Non, pas toi. Je veux un beau Car­di­nal. Ce sera André. 

(Les enfants se sont éloi­gnés, André reste seul avec Bruno.) 

BRUNO (gen­ti­ment)

Et toi, André, quel rôle feras-tu ? 

ANDRÉ (riant)

Le rôle d’un Jésuite. À la fin on me fusille. 

BRUNO

Oh ! oh ! alors tu auras un beau costume ? 

ANDRÉ

Non. Celui que j’ai là. 

(Bru­no fait la moue.) André reprend : 

C’est quand même le plus beau rôle, un rôle de mar­tyr qui sou­tient le cou­rage des pauvres Mexi­cains per­sé­cu­tés. C’est le rôle le plus impor­tant. C’est un nom glo­rieux qu’il faut rete­nir, Bru­no, celui du Père Miguel Pro. 

MADELEINE (qui s’est rap­pro­chée et les a enten­dus, bas à Mar­cel.)

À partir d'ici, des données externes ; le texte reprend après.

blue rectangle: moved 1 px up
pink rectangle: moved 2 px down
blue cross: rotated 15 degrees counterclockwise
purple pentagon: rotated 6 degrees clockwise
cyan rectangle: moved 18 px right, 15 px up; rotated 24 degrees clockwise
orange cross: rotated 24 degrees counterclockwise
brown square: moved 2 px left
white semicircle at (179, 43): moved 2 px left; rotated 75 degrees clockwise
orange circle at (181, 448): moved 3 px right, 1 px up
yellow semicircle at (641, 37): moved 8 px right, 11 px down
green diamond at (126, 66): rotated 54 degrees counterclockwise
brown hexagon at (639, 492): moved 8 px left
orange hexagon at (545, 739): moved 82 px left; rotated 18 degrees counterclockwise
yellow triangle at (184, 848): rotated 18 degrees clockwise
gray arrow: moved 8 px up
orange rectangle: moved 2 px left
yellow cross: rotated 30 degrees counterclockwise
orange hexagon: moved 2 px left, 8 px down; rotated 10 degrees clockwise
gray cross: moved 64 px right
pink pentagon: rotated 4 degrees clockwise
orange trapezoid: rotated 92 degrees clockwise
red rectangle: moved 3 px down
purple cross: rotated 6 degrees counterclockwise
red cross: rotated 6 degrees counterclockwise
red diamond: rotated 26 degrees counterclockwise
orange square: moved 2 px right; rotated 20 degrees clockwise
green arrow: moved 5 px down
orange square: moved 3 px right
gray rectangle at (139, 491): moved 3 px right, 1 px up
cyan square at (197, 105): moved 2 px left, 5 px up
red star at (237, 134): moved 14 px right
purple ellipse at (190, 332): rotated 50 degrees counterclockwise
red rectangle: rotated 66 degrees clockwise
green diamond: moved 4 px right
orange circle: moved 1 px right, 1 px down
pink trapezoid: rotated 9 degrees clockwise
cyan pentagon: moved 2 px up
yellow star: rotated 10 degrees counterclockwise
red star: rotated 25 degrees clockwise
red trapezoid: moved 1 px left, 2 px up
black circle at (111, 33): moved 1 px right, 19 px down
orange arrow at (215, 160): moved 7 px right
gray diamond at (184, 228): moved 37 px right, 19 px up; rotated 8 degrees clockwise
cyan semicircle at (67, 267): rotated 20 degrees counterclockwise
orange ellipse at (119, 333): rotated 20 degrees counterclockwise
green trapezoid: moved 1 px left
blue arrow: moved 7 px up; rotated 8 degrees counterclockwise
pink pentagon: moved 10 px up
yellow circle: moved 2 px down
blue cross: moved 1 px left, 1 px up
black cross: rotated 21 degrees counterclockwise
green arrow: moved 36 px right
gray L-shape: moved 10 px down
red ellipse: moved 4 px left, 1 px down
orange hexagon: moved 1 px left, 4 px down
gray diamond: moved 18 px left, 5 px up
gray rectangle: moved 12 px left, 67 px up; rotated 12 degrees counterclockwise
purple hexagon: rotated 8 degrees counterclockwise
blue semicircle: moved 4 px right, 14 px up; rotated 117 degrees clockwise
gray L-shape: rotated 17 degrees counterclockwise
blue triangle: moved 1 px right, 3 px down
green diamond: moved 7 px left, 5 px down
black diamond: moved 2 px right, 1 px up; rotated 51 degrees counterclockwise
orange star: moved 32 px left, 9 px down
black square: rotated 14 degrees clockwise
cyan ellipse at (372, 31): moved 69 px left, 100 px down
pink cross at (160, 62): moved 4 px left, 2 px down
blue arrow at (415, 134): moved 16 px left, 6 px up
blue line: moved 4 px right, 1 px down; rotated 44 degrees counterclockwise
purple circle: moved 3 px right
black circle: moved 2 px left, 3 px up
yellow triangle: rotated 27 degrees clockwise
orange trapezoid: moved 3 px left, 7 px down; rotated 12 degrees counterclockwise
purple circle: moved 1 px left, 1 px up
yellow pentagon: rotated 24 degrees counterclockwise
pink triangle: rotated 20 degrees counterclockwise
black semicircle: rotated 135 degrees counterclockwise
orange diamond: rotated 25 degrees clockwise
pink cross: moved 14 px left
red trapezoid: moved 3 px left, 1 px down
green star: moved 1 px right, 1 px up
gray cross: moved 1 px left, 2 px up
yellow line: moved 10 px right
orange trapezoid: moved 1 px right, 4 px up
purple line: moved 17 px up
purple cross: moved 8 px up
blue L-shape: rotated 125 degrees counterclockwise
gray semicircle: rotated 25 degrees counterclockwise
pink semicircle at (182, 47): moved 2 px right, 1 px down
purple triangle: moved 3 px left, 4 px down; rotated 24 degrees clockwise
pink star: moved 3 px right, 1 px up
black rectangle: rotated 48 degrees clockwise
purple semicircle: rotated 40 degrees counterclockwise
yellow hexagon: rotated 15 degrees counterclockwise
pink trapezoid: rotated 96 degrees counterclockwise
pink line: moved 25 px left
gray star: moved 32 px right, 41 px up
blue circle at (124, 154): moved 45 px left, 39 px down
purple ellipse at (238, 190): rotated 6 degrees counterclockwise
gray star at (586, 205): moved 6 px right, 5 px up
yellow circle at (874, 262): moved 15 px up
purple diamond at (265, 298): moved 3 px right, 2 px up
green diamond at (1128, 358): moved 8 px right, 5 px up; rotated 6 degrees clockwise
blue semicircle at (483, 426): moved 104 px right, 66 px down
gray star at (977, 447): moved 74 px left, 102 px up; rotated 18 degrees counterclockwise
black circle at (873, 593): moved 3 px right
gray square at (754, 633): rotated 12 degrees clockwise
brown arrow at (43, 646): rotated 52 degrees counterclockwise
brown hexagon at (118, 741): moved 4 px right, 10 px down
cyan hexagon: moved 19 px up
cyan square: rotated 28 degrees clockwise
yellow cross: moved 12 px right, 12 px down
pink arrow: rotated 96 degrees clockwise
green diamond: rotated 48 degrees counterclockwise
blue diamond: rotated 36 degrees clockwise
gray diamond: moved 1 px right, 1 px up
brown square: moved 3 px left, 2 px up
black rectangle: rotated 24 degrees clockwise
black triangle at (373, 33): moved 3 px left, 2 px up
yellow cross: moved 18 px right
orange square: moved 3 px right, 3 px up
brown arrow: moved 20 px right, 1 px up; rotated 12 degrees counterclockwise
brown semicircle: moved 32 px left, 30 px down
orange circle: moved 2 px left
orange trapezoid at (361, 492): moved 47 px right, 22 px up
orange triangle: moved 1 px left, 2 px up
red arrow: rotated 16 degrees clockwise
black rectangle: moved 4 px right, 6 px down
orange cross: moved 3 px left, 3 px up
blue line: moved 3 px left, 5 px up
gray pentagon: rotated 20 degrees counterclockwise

Dis donc, Mar­cel, tu crois qu’An­dré sera gué­ri pour la fête du Christ-Roi ?

MARCEL

Je ne sais pas. 

(Les deux enfants se taisent, quelque chose de triste et de lourd pèse sur eux et les rend silencieux.)

BRUNO (d’une voix poin­tue)

Made­leine, quel rôle auras-tu ? 

MADELEINE

Je crois que j’en aurai deux. D’a­bord celui de Madame de Noaillat, et ensuite celui d’un mar­tyr. Les deux plus beaux.

BRUNO

Et moi ?

MADELEINE

Toi ?… on ver­ra. (À l’o­reille.) J’ai une idée pour toi, mais il ne faut pas en par­ler aux autres.